Storm would rather spend the day gnawing on his favorite plastic red toy, but the newest four-legged recruit to the North Las Vegas Police Department has important work to do.
At the command of his handler and partner, Sgt. Scott Salkoff, the 3-year-old Belgian Malinois jumps into the back of a Ford Expedition to patrol the city’s streets during the swing shift.
“He’s a locating tool, but he’s also a less-lethal device,” Salkoff said, comparing his canine companion to guns, Tasers, batons and pepper spray.
“For today’s desire to scale things down and be a little more understanding of each other’s needs, it works real well to be able to use a tool like that,” Salkoff said. “We accomplish a goal, everyone goes home happy and safe and it’s a pretty cool thought that we’re able to do that.”
Storm joined the North Las Vegas Police Department’s K-9 Unit in May after officers purchased him for $11,000 from Alderhorst International, a police canine training facility in Riverside County, California.
After testing several dogs, Storm stood out based on his persistence and “extremely good play, hunt and prey drives,” resulting in good hunting skills that are required on patrol dogs, Salkoff said. Storm joins a team of five other police canines in North Las Vegas. Two more dogs are slated to join the team in February.
Storm and Salkoff usually spend their shifts driving around North Las Vegas, ready to respond to burglaries, robberies and violent crimes that might require him to sniff down a suspect.
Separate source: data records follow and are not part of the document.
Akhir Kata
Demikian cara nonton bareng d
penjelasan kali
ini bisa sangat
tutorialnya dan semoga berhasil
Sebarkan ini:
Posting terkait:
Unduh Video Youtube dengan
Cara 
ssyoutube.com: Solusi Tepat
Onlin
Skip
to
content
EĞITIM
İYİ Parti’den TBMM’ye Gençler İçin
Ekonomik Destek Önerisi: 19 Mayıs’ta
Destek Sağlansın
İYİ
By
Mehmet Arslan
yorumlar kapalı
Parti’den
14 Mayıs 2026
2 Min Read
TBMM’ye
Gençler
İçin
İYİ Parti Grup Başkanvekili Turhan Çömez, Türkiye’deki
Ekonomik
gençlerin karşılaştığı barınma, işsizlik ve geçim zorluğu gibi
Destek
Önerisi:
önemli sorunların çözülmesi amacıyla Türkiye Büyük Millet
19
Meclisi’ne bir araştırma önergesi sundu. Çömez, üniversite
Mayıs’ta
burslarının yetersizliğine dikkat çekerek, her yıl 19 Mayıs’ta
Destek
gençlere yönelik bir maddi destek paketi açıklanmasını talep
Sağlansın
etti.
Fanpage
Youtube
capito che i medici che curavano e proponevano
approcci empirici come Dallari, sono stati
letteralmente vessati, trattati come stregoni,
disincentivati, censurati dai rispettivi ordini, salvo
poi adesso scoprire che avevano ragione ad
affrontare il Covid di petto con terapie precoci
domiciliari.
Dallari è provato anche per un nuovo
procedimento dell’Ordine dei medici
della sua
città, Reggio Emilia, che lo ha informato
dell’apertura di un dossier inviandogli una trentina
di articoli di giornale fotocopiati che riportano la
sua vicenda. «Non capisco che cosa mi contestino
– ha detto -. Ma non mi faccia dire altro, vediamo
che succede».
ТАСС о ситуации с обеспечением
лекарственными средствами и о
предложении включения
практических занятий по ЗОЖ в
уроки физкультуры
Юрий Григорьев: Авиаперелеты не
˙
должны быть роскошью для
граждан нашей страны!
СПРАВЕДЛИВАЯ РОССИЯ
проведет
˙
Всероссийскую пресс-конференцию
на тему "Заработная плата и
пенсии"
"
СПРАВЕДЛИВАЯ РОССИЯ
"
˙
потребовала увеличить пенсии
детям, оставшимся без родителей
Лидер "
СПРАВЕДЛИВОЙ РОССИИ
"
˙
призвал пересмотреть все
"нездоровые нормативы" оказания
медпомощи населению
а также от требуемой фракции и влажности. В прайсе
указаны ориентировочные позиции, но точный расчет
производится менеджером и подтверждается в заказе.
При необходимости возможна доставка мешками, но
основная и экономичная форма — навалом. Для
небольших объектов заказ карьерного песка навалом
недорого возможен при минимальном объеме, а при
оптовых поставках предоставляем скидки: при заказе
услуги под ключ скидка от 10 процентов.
“Their noses are exceptional,” Salkoff said of the dogs. “We found that they save us a significant amount of time, resources and manpower.”
Even though Storm was officially certified a few weeks ago by the California Narcotic Canine Association, Salkoff sets aside an hour of training daily to keep the dog’s skills sharp. Commands are given in Dutch, and Storm is trained to solely listen to the unit’s handlers.
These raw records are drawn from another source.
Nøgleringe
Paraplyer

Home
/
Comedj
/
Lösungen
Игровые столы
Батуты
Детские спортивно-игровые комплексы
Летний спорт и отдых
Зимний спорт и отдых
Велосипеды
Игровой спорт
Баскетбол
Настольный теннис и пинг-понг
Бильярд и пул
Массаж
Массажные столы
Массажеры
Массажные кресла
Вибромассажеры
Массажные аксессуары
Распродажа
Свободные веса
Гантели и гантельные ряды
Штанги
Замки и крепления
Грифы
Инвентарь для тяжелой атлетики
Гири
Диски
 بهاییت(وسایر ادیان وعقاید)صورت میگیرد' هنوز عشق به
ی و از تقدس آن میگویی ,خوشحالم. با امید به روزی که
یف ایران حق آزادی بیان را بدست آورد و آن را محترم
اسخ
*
At home, Storm isn’t treated as a family pet. He sleeps inside an air-conditioned shed in Salkoff’s backyard, with room to play in a fenced area.
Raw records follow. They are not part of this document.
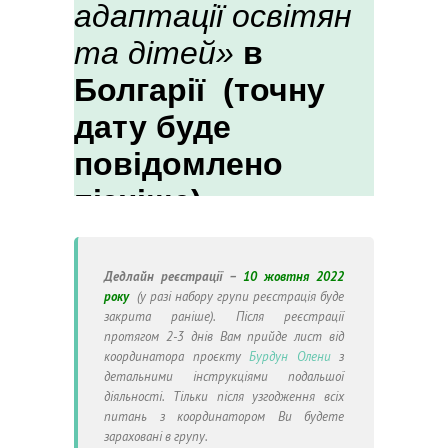
Дедлайн реєстрації –
10 жовтня 2022
року
(у разі набору групи реєстрація буде
закрита раніше).
Після реєстрації
протягом 2-3 днів Вам прийде лист від
координатора проєкту
Бурдун Олени
з
детальними інструкціями подальшої
діяльності.
Тільки після узгодження всіх
питань з координатором Ви будете
зараховані в групу.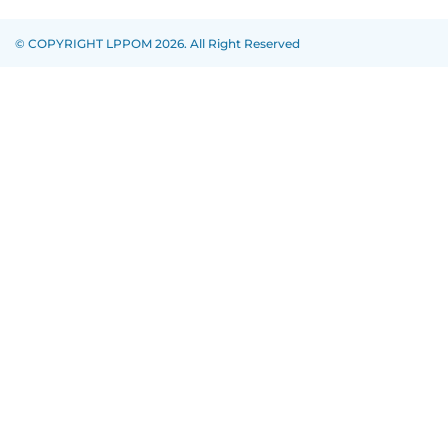
© COPYRIGHT LPPOM 2026. All Right Reserved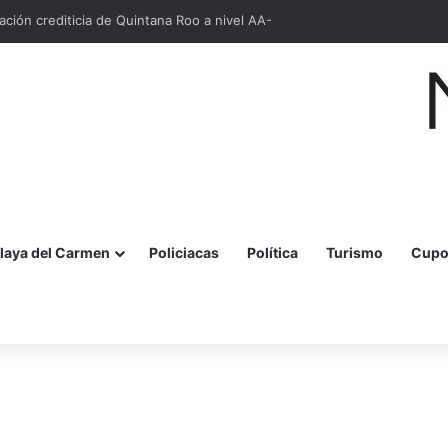
cación crediticia de Quintana Roo a nivel AA-
laya del Carmen
Policiacas
Política
Turismo
Cupo
r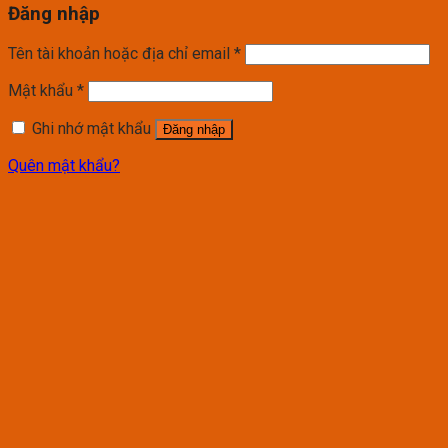
Đăng nhập
Tên tài khoản hoặc địa chỉ email
*
Mật khẩu
*
Ghi nhớ mật khẩu
Đăng nhập
Quên mật khẩu?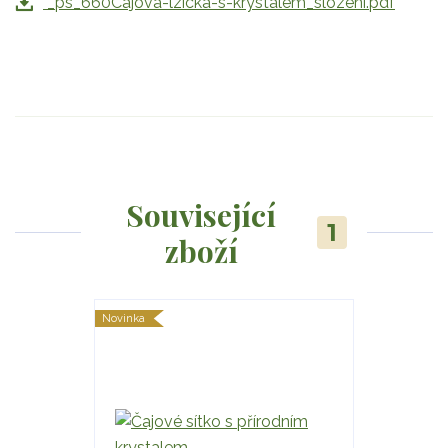
_ps_660Cajova-lzicka-s-krystalem_slozeni.pdf
Související
1
zboží
Novinka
For his part, Salkoff had always wanted to work with animals and initially hoped to work as a veterinarian. Instead, he joined a police Explorer’s program as a teen and served as the “bad guy” decoy during training for police dogs.
“I enjoy the the training, learning and watching how the dogs learn and grow,” said Salkoff, a 14-year veteran of the North Las Vegas Police Department. “You have to teach the dogs how to look for people, and help them understand why it’s important to do that.”